Record excerpts Block Start

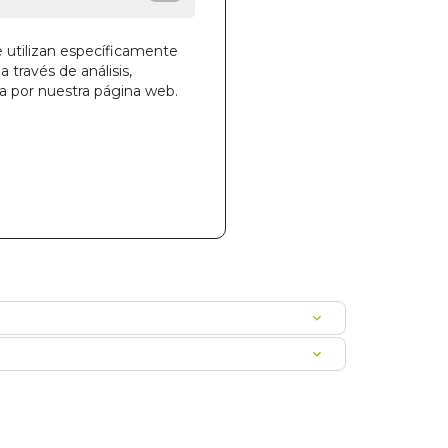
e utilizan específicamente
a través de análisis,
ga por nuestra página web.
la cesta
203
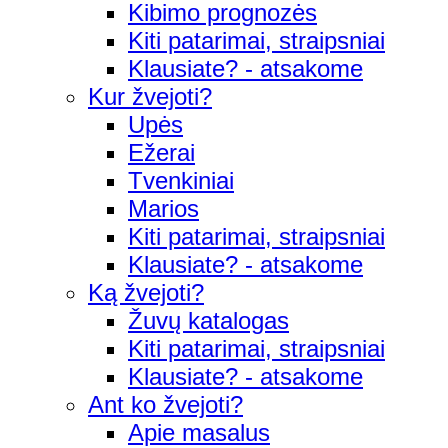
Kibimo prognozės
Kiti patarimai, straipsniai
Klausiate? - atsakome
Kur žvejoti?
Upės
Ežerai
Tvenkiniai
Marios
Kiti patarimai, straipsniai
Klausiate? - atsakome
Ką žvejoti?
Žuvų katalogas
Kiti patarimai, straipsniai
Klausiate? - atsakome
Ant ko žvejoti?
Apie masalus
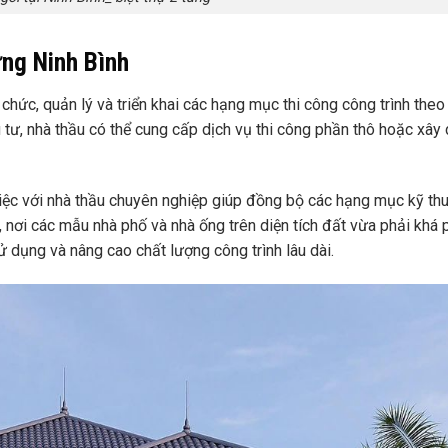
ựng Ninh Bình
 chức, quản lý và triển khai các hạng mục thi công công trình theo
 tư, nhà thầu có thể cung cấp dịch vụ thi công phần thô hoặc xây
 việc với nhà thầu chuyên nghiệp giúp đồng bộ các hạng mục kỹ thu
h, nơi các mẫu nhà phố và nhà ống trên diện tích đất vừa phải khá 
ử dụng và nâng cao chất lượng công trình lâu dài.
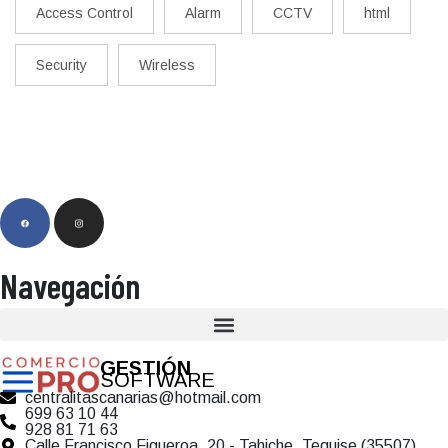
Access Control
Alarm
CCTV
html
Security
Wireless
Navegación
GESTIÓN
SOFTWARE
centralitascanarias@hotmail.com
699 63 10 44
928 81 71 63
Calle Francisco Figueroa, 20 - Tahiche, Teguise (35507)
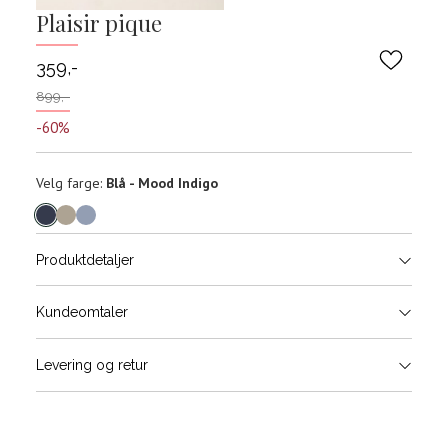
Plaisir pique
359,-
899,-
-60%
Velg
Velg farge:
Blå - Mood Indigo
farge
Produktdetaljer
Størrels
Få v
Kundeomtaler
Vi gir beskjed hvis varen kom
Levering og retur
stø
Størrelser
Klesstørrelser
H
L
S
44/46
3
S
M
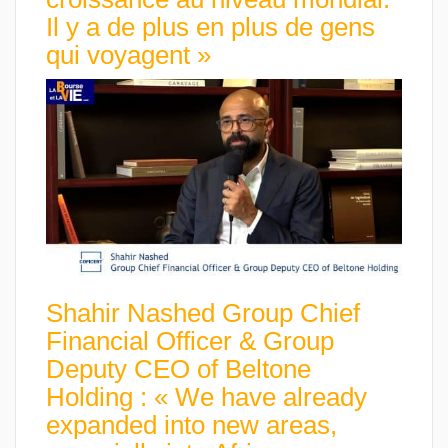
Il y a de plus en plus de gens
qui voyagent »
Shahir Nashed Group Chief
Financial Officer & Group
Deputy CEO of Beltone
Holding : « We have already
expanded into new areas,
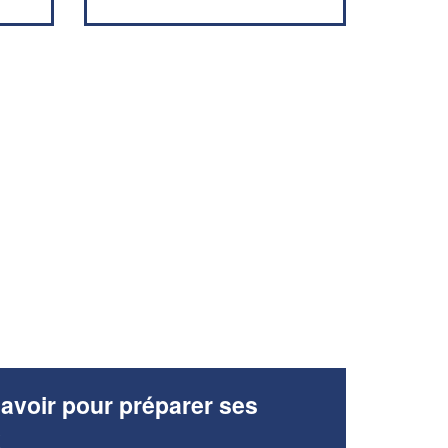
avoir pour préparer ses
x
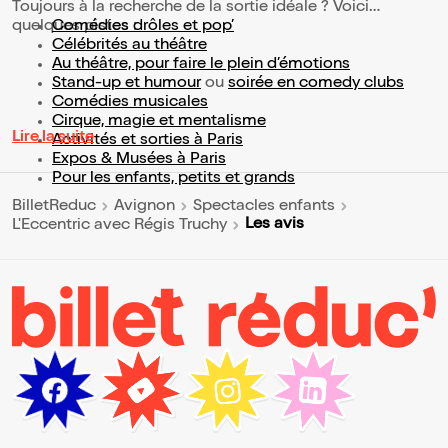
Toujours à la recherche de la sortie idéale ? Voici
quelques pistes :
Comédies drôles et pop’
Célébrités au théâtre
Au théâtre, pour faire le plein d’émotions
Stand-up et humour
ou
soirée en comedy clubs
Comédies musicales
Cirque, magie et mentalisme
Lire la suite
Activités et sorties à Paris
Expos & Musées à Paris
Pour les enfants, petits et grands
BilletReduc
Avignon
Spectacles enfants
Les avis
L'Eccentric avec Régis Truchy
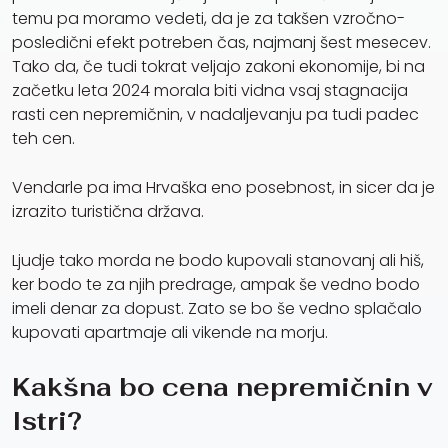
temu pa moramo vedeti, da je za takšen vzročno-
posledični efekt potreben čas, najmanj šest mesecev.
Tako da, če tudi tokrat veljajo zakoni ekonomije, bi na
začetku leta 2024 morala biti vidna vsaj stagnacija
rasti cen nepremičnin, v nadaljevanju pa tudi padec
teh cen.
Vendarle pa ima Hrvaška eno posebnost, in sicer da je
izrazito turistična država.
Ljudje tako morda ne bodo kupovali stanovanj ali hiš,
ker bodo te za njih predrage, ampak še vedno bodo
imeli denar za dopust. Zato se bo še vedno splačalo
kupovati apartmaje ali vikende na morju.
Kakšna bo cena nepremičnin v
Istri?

Record excerpts Block End
Record excerpts Block Start

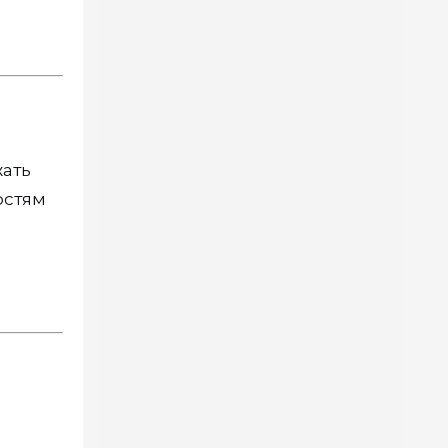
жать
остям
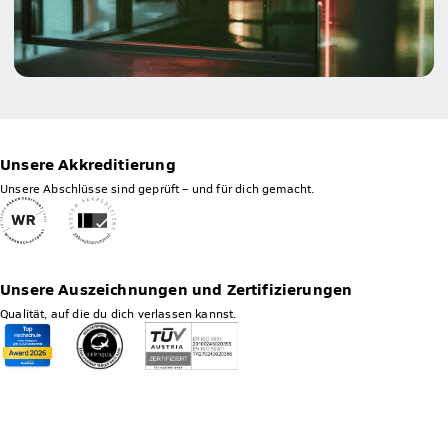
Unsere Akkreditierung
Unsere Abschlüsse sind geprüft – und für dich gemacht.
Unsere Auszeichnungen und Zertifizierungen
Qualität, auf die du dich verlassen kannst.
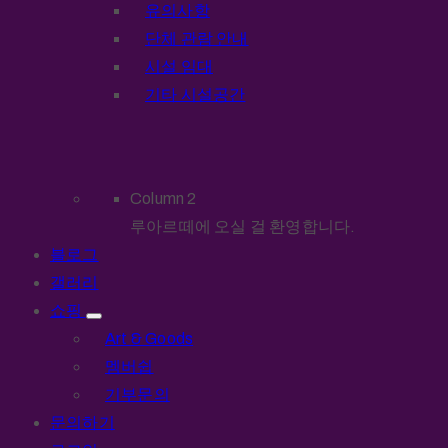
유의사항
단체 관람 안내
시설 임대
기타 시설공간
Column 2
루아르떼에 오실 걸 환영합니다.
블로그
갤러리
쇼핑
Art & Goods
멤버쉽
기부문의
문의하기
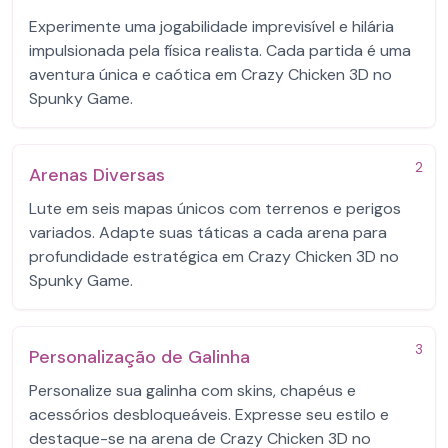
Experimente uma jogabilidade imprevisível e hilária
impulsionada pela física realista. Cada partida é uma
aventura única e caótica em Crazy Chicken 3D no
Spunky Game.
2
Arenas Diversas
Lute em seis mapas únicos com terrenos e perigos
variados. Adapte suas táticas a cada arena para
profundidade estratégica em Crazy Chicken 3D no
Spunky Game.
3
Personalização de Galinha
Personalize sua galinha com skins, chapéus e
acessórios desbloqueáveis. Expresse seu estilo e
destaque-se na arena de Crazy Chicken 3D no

Record excerpts Block End
Record excerpts Block Start

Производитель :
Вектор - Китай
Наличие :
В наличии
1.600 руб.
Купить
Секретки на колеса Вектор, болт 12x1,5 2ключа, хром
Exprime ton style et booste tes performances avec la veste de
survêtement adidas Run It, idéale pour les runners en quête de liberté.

Record excerpts Block End

Find every line in the data above that contains the word "Paris" and copy each one.

** Solution below **
Activités et sorties à Paris
Expos & Musées à Paris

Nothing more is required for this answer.